C'est le MPO qui est intervenu après la décision. Le ministère a chargé un fonctionnaire de lui téléphoner. La langue maternelle de mon beau-père est le micmac et sa deuxième langue est l'anglais. Il parle couramment micmac à mes enfants. Il ne veut pas leur parler anglais parce qu'il n'a jamais été partisan de l'éducation en anglais. Le fonctionnaire du MPO l'a appelé pour lui demander s'il souhaitait se remettre à pêcher l'huître, quatre ans après qu'on lui ait interdit de le faire à la suite du jugement. Voilà le genre d'attitude qu'adopte le MPO.

Quand nous allons à la pêche, le MPO nous impose ses règlements. J'ai des contacts avec des avocats de toutes les régions du monde et j'ai également consulté des professeurs de droit à ce sujet. Je leur ai demandé si le régime du MPO était toujours applicable. La plupart d'entre eux m'ont dit que non, que le régime canadien, celui du MPO, n'était plus applicable. Ils ont dit qu'il fallait conclure un nouveau type d'accord conforme au nouveau régime créé par le jugement Marshall.

J'ai des documents à vous montrer. Je vous les laisserai. Voici une photo de Donald Marshall prise au moment où la décision a été confirmée. A-t-il l'air heureux pour un homme qui a lutté pour faire valoir ses droits et ceux de son peuple? Non. Cet homme a l'air triste. Il faut se demander pourquoi il a l'air triste. Peut-être parce qu'il était en train de se demander combien d'épreuves notre peuple devrait encore subir.

Comme le montre la télévision, le racisme est dû à un manque d'informations et à un manque d'éducation. Il faut apprendre à ces individus à être équitables. Ils prétendent vouloir l'équité, vouloir être traités de la même façon que les Autochtones et ne veulent pas que ceux-ci aient des droits spéciaux. Je suis désolé, mais nous estimons avoir affaire à deux régimes distincts en l'occurrence.

J'ai examiné la dernière décision de la Cour suprême, celle du 17 novembre. Dans cette intervention, la Cour dit que nous avons le droit de tirer une subsistance convenable des activités en question. Le traité emploie le terme «biens nécessaires». La version modernisée de ce terme employée par la Cour suprême est «subsistance convenable».

J'ai vérifié les statistiques sur Internet et effectué toutes les recherches nécessaires pour trouver les renseignements dont j'avais besoin. En Nouvelle-Écosse, le revenu familial moyen est de 45 615 $. Pensez-vous que quelqu'un qui reçoit des prestations d'aide sociale depuis 20 ou 30 ans—car le régime existait déjà à cette époque—et dont le revenu annuel se situe entre 5 000 $ et 13 000 $ refusera votre offre si vous lui proposez de toucher 45 000 $? C'est peut-être ce montant qui devrait servir de point de départ pour décider ce qu'est une subsistance convenable.
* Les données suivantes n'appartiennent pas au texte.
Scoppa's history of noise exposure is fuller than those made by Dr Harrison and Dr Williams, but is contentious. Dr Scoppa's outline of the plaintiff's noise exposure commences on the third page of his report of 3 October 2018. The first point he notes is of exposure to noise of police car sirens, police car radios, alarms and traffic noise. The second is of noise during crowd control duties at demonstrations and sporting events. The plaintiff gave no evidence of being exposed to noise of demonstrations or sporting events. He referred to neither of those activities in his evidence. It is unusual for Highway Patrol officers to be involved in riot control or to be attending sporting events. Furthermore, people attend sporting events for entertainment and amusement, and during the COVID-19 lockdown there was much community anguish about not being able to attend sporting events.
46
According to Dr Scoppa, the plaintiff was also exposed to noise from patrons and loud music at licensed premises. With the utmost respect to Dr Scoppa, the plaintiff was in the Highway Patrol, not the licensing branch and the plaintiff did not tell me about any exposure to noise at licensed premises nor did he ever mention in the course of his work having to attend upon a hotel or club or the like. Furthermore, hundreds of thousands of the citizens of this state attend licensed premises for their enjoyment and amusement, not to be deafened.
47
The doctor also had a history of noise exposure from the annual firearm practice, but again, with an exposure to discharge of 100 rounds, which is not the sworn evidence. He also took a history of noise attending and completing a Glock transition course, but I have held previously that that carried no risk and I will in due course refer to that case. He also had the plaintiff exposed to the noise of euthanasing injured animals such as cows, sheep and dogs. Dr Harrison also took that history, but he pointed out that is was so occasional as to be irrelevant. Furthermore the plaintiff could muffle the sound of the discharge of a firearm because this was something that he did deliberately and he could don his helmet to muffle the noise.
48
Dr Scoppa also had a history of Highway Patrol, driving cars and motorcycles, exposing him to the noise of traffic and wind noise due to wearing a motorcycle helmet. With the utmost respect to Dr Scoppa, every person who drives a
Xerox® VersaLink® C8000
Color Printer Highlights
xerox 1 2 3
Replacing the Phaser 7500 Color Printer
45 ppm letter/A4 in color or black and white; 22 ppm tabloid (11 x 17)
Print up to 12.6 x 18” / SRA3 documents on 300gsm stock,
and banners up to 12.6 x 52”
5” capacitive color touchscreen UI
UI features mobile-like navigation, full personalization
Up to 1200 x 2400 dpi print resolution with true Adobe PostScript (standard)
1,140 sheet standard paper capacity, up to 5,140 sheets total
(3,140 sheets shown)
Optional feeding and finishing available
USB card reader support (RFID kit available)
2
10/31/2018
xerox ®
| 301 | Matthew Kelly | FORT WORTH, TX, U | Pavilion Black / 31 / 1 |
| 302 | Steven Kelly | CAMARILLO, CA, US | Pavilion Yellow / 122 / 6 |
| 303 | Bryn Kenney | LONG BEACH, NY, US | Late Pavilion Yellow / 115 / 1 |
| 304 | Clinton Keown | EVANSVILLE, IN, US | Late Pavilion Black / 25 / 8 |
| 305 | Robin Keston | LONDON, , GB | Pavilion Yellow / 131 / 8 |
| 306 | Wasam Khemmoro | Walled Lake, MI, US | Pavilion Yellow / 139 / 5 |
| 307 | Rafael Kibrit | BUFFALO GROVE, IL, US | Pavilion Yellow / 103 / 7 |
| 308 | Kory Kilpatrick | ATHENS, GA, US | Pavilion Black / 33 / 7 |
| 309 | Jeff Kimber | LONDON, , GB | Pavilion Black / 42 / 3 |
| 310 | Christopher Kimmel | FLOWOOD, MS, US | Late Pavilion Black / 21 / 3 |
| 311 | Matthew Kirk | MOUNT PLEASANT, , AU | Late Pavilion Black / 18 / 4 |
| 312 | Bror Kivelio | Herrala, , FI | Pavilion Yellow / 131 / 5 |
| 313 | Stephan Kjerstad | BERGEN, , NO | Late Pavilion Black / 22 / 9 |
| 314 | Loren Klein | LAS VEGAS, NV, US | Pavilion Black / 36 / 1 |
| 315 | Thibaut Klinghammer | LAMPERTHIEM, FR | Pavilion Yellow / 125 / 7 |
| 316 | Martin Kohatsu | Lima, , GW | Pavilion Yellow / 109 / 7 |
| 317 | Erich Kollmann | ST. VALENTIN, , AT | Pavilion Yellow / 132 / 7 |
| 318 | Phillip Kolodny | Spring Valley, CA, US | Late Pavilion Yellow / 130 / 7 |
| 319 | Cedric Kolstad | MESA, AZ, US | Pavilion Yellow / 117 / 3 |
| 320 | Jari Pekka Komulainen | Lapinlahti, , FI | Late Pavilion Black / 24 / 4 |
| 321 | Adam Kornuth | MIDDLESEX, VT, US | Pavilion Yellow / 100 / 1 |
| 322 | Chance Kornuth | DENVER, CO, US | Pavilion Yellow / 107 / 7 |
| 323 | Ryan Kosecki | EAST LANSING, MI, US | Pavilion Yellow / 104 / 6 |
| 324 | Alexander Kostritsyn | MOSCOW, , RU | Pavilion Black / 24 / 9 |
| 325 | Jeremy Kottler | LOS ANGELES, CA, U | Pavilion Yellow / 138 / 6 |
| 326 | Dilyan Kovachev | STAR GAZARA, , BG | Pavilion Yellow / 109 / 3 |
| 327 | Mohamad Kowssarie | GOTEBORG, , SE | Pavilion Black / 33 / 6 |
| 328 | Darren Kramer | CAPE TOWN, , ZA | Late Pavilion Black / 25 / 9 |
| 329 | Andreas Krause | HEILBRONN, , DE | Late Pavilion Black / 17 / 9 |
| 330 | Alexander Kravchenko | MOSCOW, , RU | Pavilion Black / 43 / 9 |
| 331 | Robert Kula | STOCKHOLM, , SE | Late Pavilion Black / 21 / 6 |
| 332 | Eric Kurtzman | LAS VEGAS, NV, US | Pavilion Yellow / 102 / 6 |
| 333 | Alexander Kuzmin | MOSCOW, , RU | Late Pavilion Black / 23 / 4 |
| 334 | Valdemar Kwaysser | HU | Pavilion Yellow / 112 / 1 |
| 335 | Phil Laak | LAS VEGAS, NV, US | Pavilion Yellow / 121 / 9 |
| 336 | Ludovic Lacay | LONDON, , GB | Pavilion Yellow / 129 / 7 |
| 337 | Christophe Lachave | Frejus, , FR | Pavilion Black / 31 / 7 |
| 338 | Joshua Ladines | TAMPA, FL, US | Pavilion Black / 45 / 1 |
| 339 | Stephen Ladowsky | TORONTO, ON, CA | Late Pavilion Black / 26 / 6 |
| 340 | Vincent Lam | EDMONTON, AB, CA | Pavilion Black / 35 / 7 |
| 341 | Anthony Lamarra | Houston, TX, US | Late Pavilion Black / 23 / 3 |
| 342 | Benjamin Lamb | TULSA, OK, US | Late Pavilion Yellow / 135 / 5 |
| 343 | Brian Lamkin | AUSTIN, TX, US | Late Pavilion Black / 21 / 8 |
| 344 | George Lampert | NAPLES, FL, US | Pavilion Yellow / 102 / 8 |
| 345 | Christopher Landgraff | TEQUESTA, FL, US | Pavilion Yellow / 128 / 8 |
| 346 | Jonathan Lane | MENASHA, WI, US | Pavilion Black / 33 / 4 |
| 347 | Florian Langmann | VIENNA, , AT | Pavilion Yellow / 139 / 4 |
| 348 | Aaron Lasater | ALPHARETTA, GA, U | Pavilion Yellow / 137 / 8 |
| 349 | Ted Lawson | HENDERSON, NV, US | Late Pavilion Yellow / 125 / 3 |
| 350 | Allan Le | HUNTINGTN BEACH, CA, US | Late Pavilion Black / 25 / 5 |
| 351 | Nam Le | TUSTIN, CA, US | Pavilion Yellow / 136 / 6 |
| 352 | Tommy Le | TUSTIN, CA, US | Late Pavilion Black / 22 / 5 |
Ce critère s'applique-t-il à tous les Néo-Écossais?

Notre peuple a l'impression de ne pas faire partie du Canada ou de la Nouvelle-Écosse. Je vous signale que plusieurs pays ont adopté un régime de gouvernement tricaméral. Au Canada, on pourrait très bien adopter un ordre de gouvernement à trois paliers. Je l'ai dit dans le cadre des délibérations du comité Kierans, des discussions sur l'Accord de Charlottetown et des pourparlers sur l'Accord du lac Meech. Ce serait possible. C'est le régime en vigueur dans certains pays comme la Suisse. Je suis allé en Suisse et je suis également allé en Suède. Il y a des modèles à l'étranger.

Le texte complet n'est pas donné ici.